- [WHAT THE EXERCISE ASKS]:
Your job is to copy the data that follows exactly, every line included.

Start of DATA EXTRACT

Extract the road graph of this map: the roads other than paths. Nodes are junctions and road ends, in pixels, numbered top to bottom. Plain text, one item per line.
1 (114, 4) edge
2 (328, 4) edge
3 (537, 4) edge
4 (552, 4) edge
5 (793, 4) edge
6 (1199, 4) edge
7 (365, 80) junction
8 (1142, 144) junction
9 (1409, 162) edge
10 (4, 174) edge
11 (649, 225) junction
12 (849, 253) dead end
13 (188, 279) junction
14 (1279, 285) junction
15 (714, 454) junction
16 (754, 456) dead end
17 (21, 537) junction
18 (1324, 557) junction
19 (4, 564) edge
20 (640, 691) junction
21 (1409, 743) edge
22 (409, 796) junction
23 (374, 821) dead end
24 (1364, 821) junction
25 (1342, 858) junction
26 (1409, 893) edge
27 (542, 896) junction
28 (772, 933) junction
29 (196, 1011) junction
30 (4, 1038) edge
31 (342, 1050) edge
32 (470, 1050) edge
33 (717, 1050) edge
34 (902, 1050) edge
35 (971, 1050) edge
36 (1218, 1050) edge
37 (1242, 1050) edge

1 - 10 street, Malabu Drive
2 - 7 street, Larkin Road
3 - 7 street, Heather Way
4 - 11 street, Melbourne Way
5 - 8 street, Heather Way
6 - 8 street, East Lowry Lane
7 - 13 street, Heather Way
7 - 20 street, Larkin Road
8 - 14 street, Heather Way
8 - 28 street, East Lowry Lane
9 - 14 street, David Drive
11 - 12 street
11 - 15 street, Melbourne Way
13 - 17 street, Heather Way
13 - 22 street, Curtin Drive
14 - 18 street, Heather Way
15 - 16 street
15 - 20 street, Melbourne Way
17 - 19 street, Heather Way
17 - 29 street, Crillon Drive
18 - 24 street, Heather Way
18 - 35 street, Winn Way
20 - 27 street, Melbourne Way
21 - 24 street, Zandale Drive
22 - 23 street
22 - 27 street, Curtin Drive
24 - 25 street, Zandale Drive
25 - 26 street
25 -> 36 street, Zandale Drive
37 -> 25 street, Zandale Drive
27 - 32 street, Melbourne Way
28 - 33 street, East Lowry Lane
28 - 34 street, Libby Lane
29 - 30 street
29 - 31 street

End of DATA EXTRACT

- [RESPONSE TO THIS EXERCISE]:
Extract the road graph of this map: the roads other than paths. Nodes are junctions and road ends, in pixels, numbered top to bottom. Plain text, one item per line.
1 (114, 4) edge
2 (328, 4) edge
3 (537, 4) edge
4 (552, 4) edge
5 (793, 4) edge
6 (1199, 4) edge
7 (365, 80) junction
8 (1142, 144) junction
9 (1409, 162) edge
10 (4, 174) edge
11 (649, 225) junction
12 (849, 253) dead end
13 (188, 279) junction
14 (1279, 285) junction
15 (714, 454) junction
16 (754, 456) dead end
17 (21, 537) junction
18 (1324, 557) junction
19 (4, 564) edge
20 (640, 691) junction
21 (1409, 743) edge
22 (409, 796) junction
23 (374, 821) dead end
24 (1364, 821) junction
25 (1342, 858) junction
26 (1409, 893) edge
27 (542, 896) junction
28 (772, 933) junction
29 (196, 1011) junction
30 (4, 1038) edge
31 (342, 1050) edge
32 (470, 1050) edge
33 (717, 1050) edge
34 (902, 1050) edge
35 (971, 1050) edge
36 (1218, 1050) edge
37 (1242, 1050) edge

1 - 10 street, Malabu Drive
2 - 7 street, Larkin Road
3 - 7 street, Heather Way
4 - 11 street, Melbourne Way
5 - 8 street, Heather Way
6 - 8 street, East Lowry Lane
7 - 13 street, Heather Way
7 - 20 street, Larkin Road
8 - 14 street, Heather Way
8 - 28 street, East Lowry Lane
9 - 14 street, David Drive
11 - 12 street
11 - 15 street, Melbourne Way
13 - 17 street, Heather Way
13 - 22 street, Curtin Drive
14 - 18 street, Heather Way
15 - 16 street
15 - 20 street, Melbourne Way
17 - 19 street, Heather Way
17 - 29 street, Crillon Drive
18 - 24 street, Heather Way
18 - 35 street, Winn Way
20 - 27 street, Melbourne Way
21 - 24 street, Zandale Drive
22 - 23 street
22 - 27 street, Curtin Drive
24 - 25 street, Zandale Drive
25 - 26 street
25 -> 36 street, Zandale Drive
37 -> 25 street, Zandale Drive
27 - 32 street, Melbourne Way
28 - 33 street, East Lowry Lane
28 - 34 street, Libby Lane
29 - 30 street
29 - 31 street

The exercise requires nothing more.